§ **HOW TO COMPLETE THIS TASK**: Please give the records below again in full, exactly, with the images left out.
Start of TASK INPUTS
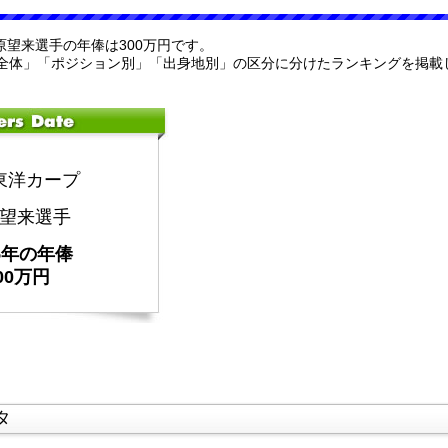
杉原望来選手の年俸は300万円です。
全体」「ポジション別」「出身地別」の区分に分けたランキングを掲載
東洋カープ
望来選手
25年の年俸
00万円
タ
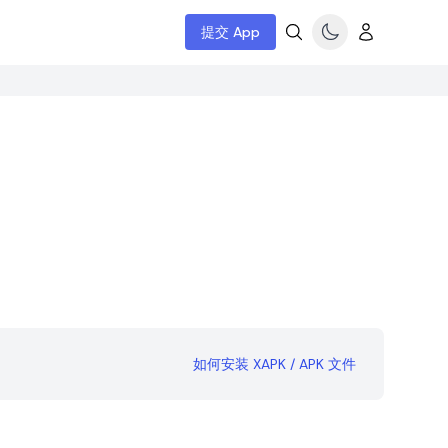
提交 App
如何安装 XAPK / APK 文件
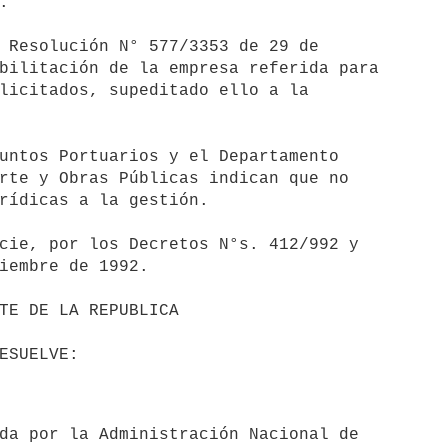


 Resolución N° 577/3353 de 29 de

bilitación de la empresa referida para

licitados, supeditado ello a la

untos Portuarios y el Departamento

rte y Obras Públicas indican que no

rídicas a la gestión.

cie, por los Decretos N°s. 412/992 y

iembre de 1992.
End of TASK INPUTS
§ **RESPONSE AREA**:
杉原望来選手の年俸は300万円です。
全体」「ポジション別」「出身地別」の区分に分けたランキングを掲載
東洋カープ
望来選手
25年の年俸
00万円
タ
提交 App
如何安装 XAPK / APK 文件


 Resolución N° 577/3353 de 29 de

bilitación de la empresa referida para

licitados, supeditado ello a la

untos Portuarios y el Departamento

rte y Obras Públicas indican que no

rídicas a la gestión.

cie, por los Decretos N°s. 412/992 y

iembre de 1992.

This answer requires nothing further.